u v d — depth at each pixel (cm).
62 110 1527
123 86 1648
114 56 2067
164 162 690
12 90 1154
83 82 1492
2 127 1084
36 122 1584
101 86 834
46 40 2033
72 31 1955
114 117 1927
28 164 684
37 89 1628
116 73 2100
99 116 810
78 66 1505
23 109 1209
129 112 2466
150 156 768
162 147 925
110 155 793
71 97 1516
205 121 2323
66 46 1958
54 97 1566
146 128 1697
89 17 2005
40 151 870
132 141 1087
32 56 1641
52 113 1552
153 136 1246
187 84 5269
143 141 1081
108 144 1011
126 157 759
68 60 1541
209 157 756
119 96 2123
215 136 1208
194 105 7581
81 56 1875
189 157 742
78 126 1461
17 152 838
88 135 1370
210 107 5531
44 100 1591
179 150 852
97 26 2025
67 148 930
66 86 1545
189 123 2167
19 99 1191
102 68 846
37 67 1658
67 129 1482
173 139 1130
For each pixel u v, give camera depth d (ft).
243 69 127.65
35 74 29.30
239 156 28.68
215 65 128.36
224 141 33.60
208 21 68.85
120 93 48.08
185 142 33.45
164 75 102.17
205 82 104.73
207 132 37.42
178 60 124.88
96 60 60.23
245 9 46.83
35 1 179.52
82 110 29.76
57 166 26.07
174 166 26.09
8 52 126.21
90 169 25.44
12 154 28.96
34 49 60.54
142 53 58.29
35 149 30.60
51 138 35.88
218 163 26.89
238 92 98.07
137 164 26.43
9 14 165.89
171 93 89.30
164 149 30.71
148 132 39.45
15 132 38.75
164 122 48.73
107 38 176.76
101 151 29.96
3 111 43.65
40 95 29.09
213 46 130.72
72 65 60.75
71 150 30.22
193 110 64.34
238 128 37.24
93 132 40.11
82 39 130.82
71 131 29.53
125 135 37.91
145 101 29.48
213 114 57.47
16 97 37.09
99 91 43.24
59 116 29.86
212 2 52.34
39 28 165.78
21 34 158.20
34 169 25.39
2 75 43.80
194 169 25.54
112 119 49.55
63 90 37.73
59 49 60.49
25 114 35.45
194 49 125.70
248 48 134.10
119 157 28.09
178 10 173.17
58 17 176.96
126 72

☆ ☆ ☆ ☆ ☆ ☆ ☆

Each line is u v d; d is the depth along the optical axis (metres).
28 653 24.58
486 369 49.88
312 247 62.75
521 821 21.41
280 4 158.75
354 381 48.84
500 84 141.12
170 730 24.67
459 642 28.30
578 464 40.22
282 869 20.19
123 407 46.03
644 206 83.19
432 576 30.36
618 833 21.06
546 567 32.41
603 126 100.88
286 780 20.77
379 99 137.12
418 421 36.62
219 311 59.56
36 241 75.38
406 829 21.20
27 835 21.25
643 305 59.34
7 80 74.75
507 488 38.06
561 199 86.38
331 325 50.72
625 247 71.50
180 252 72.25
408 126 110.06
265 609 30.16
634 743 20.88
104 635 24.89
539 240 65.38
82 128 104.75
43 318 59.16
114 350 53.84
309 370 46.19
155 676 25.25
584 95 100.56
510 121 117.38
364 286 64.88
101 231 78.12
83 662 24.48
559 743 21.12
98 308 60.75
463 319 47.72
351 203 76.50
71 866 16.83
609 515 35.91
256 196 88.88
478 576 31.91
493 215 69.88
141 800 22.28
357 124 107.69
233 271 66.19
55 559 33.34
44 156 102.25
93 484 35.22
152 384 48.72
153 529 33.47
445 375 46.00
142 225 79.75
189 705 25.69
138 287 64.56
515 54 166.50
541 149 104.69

☆ ☆ ☆ ☆ ☆ ☆ ☆

▶ [Task statement]:
Each line of the data that contains "pixel" belongs in the answer.

▶ [Task output]:
u v d — depth at each pixel (cm).
For each pixel u v, give camera depth d (ft).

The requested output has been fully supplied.